The Court also found that no objective evidence had been presented to demonstrate that the scheme would achieve its stated purposes, including improving the geographic distribution of health services or enforcing standards. It noted further that no explanation was provided as to why existing regulatory mechanisms are insufficient to achieve these aims.
The Court found that the scheme confers wide powers on the Director-General, including the ability to grant or refuse certificates and to impose conditions, but held that these powers are not accompanied by sufficient statutory safeguards to guide their exercise.
The judgment records that if pursued without appropriate safeguards and consideration of its impact, the scheme carries the potential to cause “lasting damage to the provision of all health services across South Africa”.
Limits a constitutional right
Having found the provisions irrational, the Court also considered their impact on the right to choose a trade, occupation, or profession.
It did not accept the submission that the CON regime constitutes a form of ordinary professional regulation. It found that the requirement to obtain a CON as a precondition for operating affects decisions about location, services, and the continued viability of healthcare practices.
Because the scheme determines whether providers may enter or remain in practice, the Court held that it limits the right in section 22 of the Constitution. It concluded that this limitation is not justified under section 36.
The Court did not suspend the declaration of invalidity. It noted that the defects identified go to the core design of the scheme. The provisions have therefore been severed from the Act.
The ruling means that any future attempt to introduce a comparable system would need to address the constitutional deficiencies identified by the Court.
‘Central pillar’ of NHI
Solidarity welcomed the judgment. In a statement, the organisation said the ruling has implications for the regulatory approach associated with National Health Insurance (NHI).
“One of the NHI’s central pillars has collapsed today. The certificate of need was far more than merely an administrative instrument. It was an instrument of centralisation and state control,” said Anton van der Bijl, Solidarity’s deputy chief executive.
But the Department of Health, in its response, disputed that the judgment related to the NHI Act.

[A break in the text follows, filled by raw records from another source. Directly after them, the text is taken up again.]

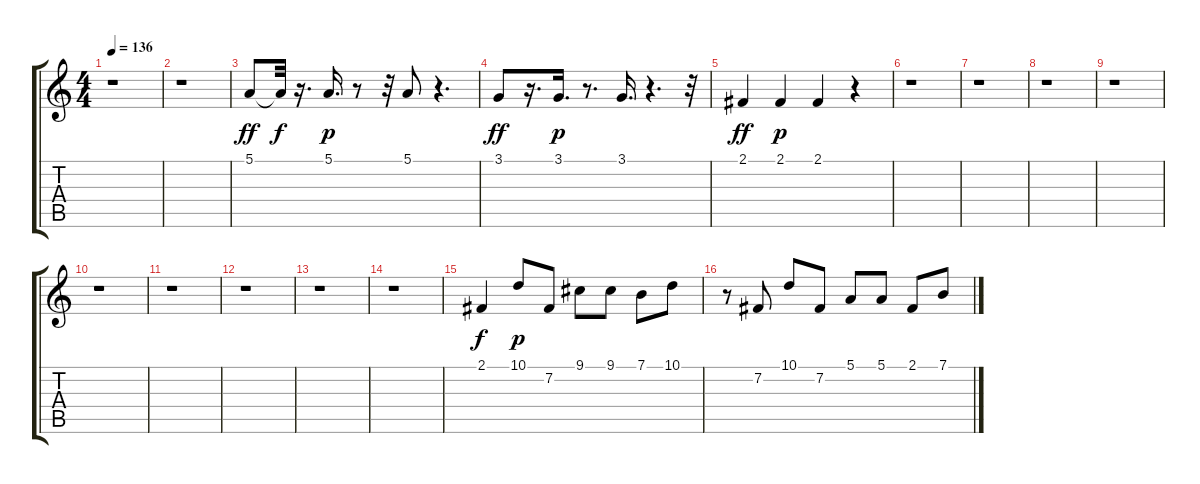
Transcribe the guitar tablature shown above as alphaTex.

\track "" {instrument xylophone}
\staff {score tabs}
\tuning (E4 B3 G3 D3 A2 E2) {hide}
\ts (4 4)
\tempo 136
\clef g2
\ks c
r.1{dy mf} |
r.1 |
5.1.8{dy ff} 5.1{t}.32{dy f} r.16{d} 5.1.16{d dy p} r.8 r.32 5.1.8 r.4{d} |
3.1.8{dy ff} r.16{d} 3.1.16{d dy p} r.8{d} 3.1.16{d} r.4{d} r.32 |
2.1.4{dy ff} 2.1.4{dy p} 2.1.4 r.4 |
r.1 |
r.1 |
r.1 |
r.1 |
r.1 |
r.1 |
r.1 |
r.1 |
r.1 |
2.1.4{dy f} 10.1.8{dy p} 7.2.8 9.1.8 9.1.8 7.1.8 10.1.8 |
r.8 7.2.8 10.1.8 7.2.8 5.1.8 5.1.8 2.1.8 7.1.8
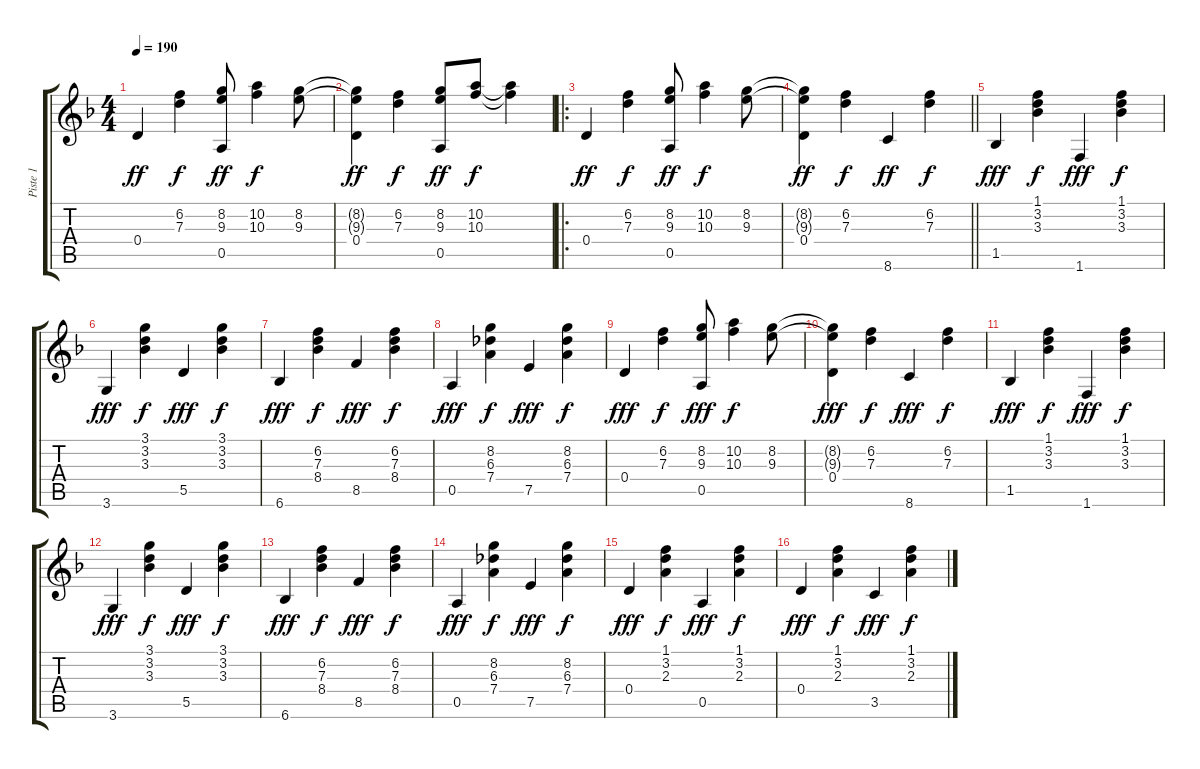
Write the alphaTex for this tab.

\track ("Piste 1" "Piste 1") {instrument acousticguitarsteel}
\staff {score tabs}
\tuning (E4 B3 G3 D3 A2 E2) {hide}
\ts (4 4)
\tempo 190
\clef g2
\ks dminor
0.4.4{dy ff instrument acousticguitarsteel} (6.2 7.3).4{dy f} (8.2 9.3 0.5).8{dy ff} (10.2 10.3).4{dy f} (8.2 9.3).8 |
(8.2{t} 9.3{t} 0.4).4{dy ff} (6.2 7.3).4{dy f} (8.2 9.3 0.5).8{dy ff} (10.2 10.3).8{dy f} (10.2{t} 10.3{t}).4 |
\ro
0.4.4{dy ff} (6.2 7.3).4{dy f} (8.2 9.3 0.5).8{dy ff} (10.2 10.3).4{dy f} (8.2 9.3).8 |
\barLineRight lightlight
(8.2{t} 9.3{t} 0.4).4{dy ff} (6.2 7.3).4{dy f} 8.6.4{dy ff} (6.2 7.3).4{dy f} |
1.5.4{dy fff} (1.1 3.2 3.3).4{dy f} 1.6.4{dy fff} (1.1 3.2 3.3).4{dy f} |
3.6.4{dy fff} (3.1 3.2 3.3).4{dy f} 5.5.4{dy fff} (3.1 3.2 3.3).4{dy f} |
6.6.4{dy fff} (6.2 7.3 8.4).4{dy f} 8.5.4{dy fff} (6.2 7.3 8.4).4{dy f} |
0.5.4{dy fff} (8.2 6.3 7.4).4{dy f} 7.5.4{dy fff} (8.2 6.3 7.4).4{dy f} |
0.4.4{dy fff} (6.2 7.3).4{dy f} (8.2 9.3 0.5).8{dy fff} (10.2 10.3).4{dy f} (8.2 9.3).8 |
(8.2{t} 9.3{t} 0.4).4{dy fff} (6.2 7.3).4{dy f} 8.6.4{dy fff} (6.2 7.3).4{dy f} |
1.5.4{dy fff} (1.1 3.2 3.3).4{dy f} 1.6.4{dy fff} (1.1 3.2 3.3).4{dy f} |
3.6.4{dy fff} (3.1 3.2 3.3).4{dy f} 5.5.4{dy fff} (3.1 3.2 3.3).4{dy f} |
6.6.4{dy fff} (6.2 7.3 8.4).4{dy f} 8.5.4{dy fff} (6.2 7.3 8.4).4{dy f} |
0.5.4{dy fff} (8.2 6.3 7.4).4{dy f} 7.5.4{dy fff} (8.2 6.3 7.4).4{dy f} |
0.4.4{dy fff} (1.1 3.2 2.3).4{dy f} 0.5.4{dy fff} (1.1 3.2 2.3).4{dy f} |
0.4.4{dy fff} (1.1 3.2 2.3).4{dy f} 3.5.4{dy fff} (1.1 3.2 2.3).4{dy f}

“The sections in question were passed by Parliament 23 years ago and have never been brought into effect. Thus, there is no direct impact of the judgment on the NHI, as some within the political and private health sector have rushed to mislead the public on. No section of the NHI has been declared unconstitutional,” the department said, adding it is continuing with preparations for NHI as the mechanism for South Africa to realise universal healthcare.
Although the department’s statement contends that the judgment has nothing to do with NHI, the Constitutional Court records at paragraph 31: “The respondents state that the scheme created by the impugned provisions is a central pillar in the implementation of the National Health Insurance Act.”